The overwhelmingly positive response to the May 2, 2009 ASK DR. DEL RYE column and our presentation of some of the helmet adaptations seen on NFL fields through the years, has brought requests for a few more. Please enjoy the ingenuity demonstrated by a number of the game’s best players.


The great Raymond Berry of the Baltimore Colts is of course wearing the iconic Colts TK helmet from their championship era of the late 1950’s. Close observation will note the presence of additional snap stud for his customized protective goggles. Fastidious in every aspect of his preparation, it is interesting that the studs are present on both the 1950’s Riddell helmet Berry is wearing in the black and white photo (and if in color, the cow catcher mask would no doubt be brown) and also in the color photo from the 1960’s. His special “non-slip” custom chinstrap shroud made his helmet more comfortable, thus allowing full focus upon his job of receiving the football from Johnny U.




The Los Angeles Rams’ Les Josephson was consistently underrated during a solid eleven year career.  Used to overcoming the odds that were stacked against him, Josephson became an outstanding collegiate football player despite participating only in Eight Man Football at his small Minnesota high school. At Augustana College in South Dakota, he was again a reliable player with all-around skills, but largely ignored due to the anonymity of his small college. Still he was invited to the Dallas Cowboys’ 1964 training camp as an undrafted free agent and picked up by the Rams after being released late in camp by Dallas. Josephson was a mainstay in the Roman Garbriel led offense of the Rams and was named to the 1968 Pro Bowl squad. He also overcame a broken jaw, playing with a customized steel jaw brace that was padded with foam and a vinyl covering.

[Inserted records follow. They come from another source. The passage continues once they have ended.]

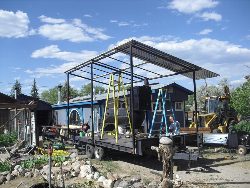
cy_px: 94
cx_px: 125
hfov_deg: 51.4
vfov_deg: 39.7
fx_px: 260
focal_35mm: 36
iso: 64
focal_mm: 6.3
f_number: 7.8
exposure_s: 1/125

Another broken jaw, this one suffered by Pro Football Hall Of Fame offensive lineman and long time television broadcaster Dan Dierdorf, 
is protected by a custom-made Schutt face mask designed especially for this purpose.

The many helmets of “Little” Joe Washington have been featured previously at HELMET HUT and a number of them have differed from those worn by his teammates 
[ ] including the “tucked feather” decal of his beautiful Washington Redskins headgear. Joe, always careful to have his uniform fit to his exacting requirements, demonstrates yet another helmet adaptation in this photo, demonstrating a two bar mask that is placed exactly  one-half-inch anterior or forward of what would be its normal position.


Certainly one of the best collegiate and professional players of his era, the Oakland Raiders Fred Biletnikoff was considered to be “innovative” in developing moves to separate himself from defenders in order to become an open target for his quarterbacks. Lacking size and speed, his clutch receptions resulted from his acute awareness and attention to detail. Seeking to protect a broken nose, Fred B. chose a mask not often used by receivers, in fact not often used by anyone.  This prototype was one of the the light weight stainless steel Dungard Supermasks.   We know that broken nose was not comfortable, but it sure isn't comfortable for us to see Fred in anything other than a Riddell one bar.